Since learning that his daughter’s new boyfriend loved his music growing up, Eminem has been worried sick about her.
Since learning that his daughter’s new boyfriend loved his music growing up, Eminem has been worried sick about her.

ROCHESTER, MI—Hip-hop artist Marshall Mathers, a.k.a. Eminem, said he was left wholly terrified today after meeting his daughter Hailie’s new boyfriend Justin Denham, an 18-year-old who was reportedly raised on the rapper’s music.

Saying he could barely fathom the thought of Hailie, 17, with a man who ever enjoyed listening to, or was inspired by, his often misogynistic and violent lyrics, Eminem, 40, claimed he was disturbed from the second Denham said he was “a huge fan” of all of the rapper’s seven albums.

“Justin said I was his favorite artist when he was growing up, and now he wants to go out with my little girl,” said Eminem, telling reporters he didn’t even want to imagine what Denham’s views on relationships could possibly entail given his self-professed love of albums that include songs about mutilating women. “Honestly, I don’t really know what I’m supposed to do here.
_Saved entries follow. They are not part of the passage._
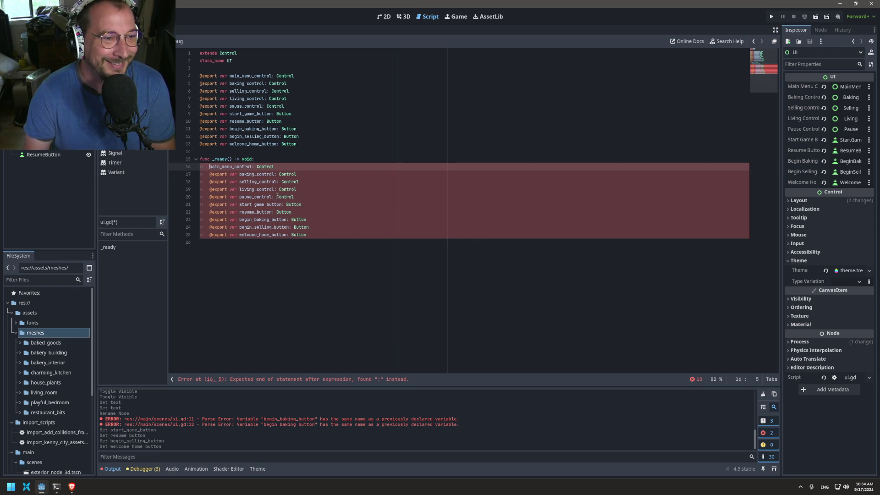
text(assert)
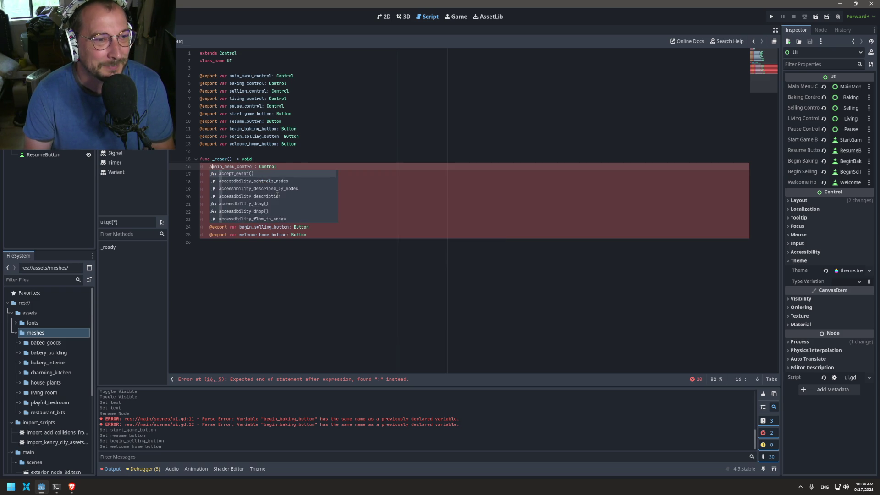
text(()
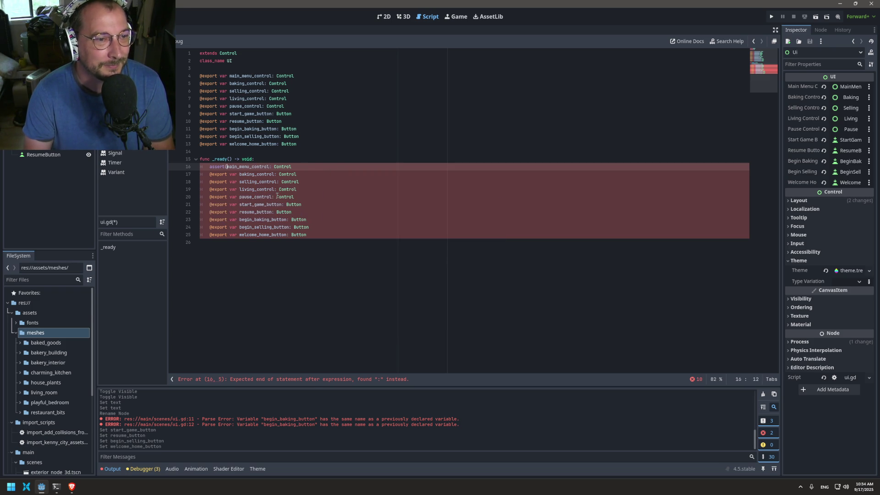
key(ctrl+c)
click(238, 174)
key(shift+Home)
key(ctrl+v)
How am I supposed to let Hailie go out with a guy who says I was a huge influence on him and all of his friends?”

“I mean, this guy’s probably listened to my song ‘Kim,’” Eminem continued. “I rapped about cutting my wife’s throat and then driving around with her in my trunk in that song. Jesus.”

Citing lyrics where he discussed raping a woman with an umbrella to “make her pussy wider,” the visibly shaken multi-platinum artist said he can’t imagine sitting by while his oldest daughter spends time alone with a man whose worldview could have been even slightly influenced by any of his songs.

Eminem added that while Hailie has repeatedly claimed Justin is a “good guy who treats her well,” he seriously doubts anyone who likes the song “Kill You,” where he brutally describes killing a woman and hiding her in a closet, could ever be a decent person.

“His favorite song is ‘Superman’—a track where I said I was going to put anthrax on a girl’s tampon and slap her until she can’t stand,” said Eminem, adding he could only imagine the types of drugs and alcohol songs like “Purple Pills” and “Crack A Bottle” had led him to do. “He better not think he can get away with all this stuff with Hailie. Or maybe he does. I mean, this is a guy who was listening to me rap about beating women ever since he was just a kid.”

“And his parents let him listen to it?” Eminem continued. “What kind of house was that? I don’t even want to think about what kind of people they are.”

Eminem went on to say he was even further dismayed when Denham said he also grew up listening to artists such as Dr. Dre, Snoop Dogg, and Ludacris, and told reporters he could only imagine the sorts of relationship lessons he pulled out of music like “Bitches Ain’t Shit” and “Move Bitch.”

“At this point, I suppose it would be ideal for Hailie to date someone who never listened to any one of my songs, ever,” said Eminem. “Why can’t she find someone who listened to music that wasn’t about having sex with prostitutes and then painting a room red with their blood?”

“Jesus,” Eminem added, “I have to go find my daughter right now.”